I appreciate the detail you’ve gone into to present the concepts. But, some honest feedback: I found it very confusing. I kept waiting for “why shouldn’t I bump from the bottom? I’ve been doing it for years just fine” and when I got to assembly code, I stopped reading:
Can bumping downwards do better?
Can bumping downwards do better?
Do better than what? I don’t understand what the problem is. A few conditional branches? Modern CPUs are incredibly efficient, with very deep pipelines that do speculative execution. A couple conditional branches is nothing.
But again, maybe I’m misreading or misunderstanding. But in general, unless your conditional branches are in the inner loop of an N^2 operation that happens every frame of a simulation, it just isn’t worth worrying about. Even if you allocate millions of objects (tens of millions? hundreds?) you still probably couldn’t measure the difference.
I got hopeful when I reached the benchmarks section. Aha, now you’ll discover that this doesn’t really affect the overall execution time! But… no, you’re measuring the improvement for each allocation. Sure, that’s nice, but allocations in general don’t happen enough to impact overall execution time, unless you’re talking about large-scale allocations like string allocations throughout an entire codebase. And in those cases, the performance gain from switching from malloc to a small block allocator is so great that the timing difference of a few conditionals might be a rounding error.

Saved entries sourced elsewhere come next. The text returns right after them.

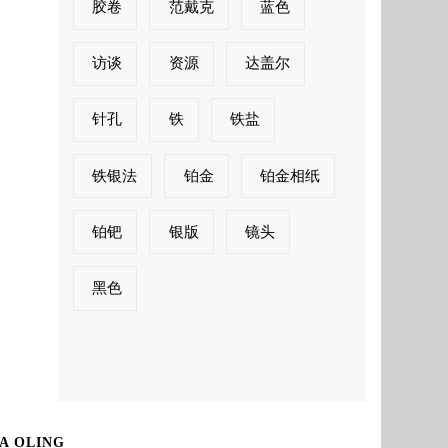
胶卷
范戴克
蓝色
访谈
资源
达盖尔
针孔
铁
铁盐
铁银法
铂金
铂金相纸
铂钯
银版
镜头
黑色
A OLING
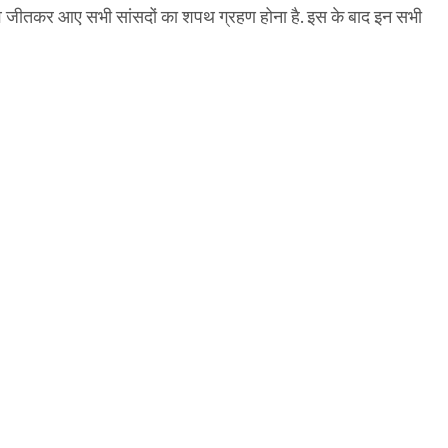
व जीतकर आए सभी सांसदों का शपथ ग्रहण होना है. इस के बाद इन सभी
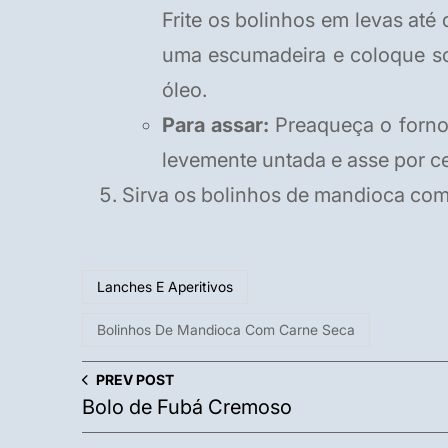
Frite os bolinhos em levas até
uma escumadeira e coloque so
óleo.
Para assar:
Preaqueça o forno
levemente untada e asse por c
Sirva os bolinhos de mandioca com 
Lanches E Aperitivos
Bolinhos De Mandioca Com Carne Seca
PREV POST
Bolo de Fubá Cremoso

Not trying to be negative here, fwiw.
An author of a bump allocation library found that bumping downwards improves allocation throughput by 19% compared to bumping upwards. Why is that not significant? Bump allocator may not be a bottleneck for you, but it is a bottleneck for some workloads.
Of course it’s significant. I’m not trying to minimize the contribution. I am saying, as someone who has experience with a variety of large codebases, when you profile to find out where the time is spent, the allocator itself is almost never the issue except for strings. So a 19% throughput in the allocator would equate to almost no overall time savings.
To put it differently, pick any random section of your codebase. You can improve that by 19%. But unless that section is actually the bottleneck at runtime, there will be no difference.
That doesn’t mean it’s a waste of time. For example, I learned more about Rust from reading this.
Also, I didn’t realize that he was the author of a library. Yes, I agree that library authors should generally try to make their libraries more efficient if it’s easy to do. I was just surprised that this particular workload would make a difference at all. It sounded like it was picking this code out of thin air, but that was likely where I misread.
A very interesting dig into details, but I wonder how specific it is to x86 family code? Does ARM or other targets also benefit from this?
It should - it does better mostly by requiring fewer overflow checks. If anything this probably makes less of a difference on most x86 chips due to smarter branch prediction algorithms.
It should even help on non-pipelined chips (where the relative cost of branching is smaller because everything is slower) just by having fewer instructions.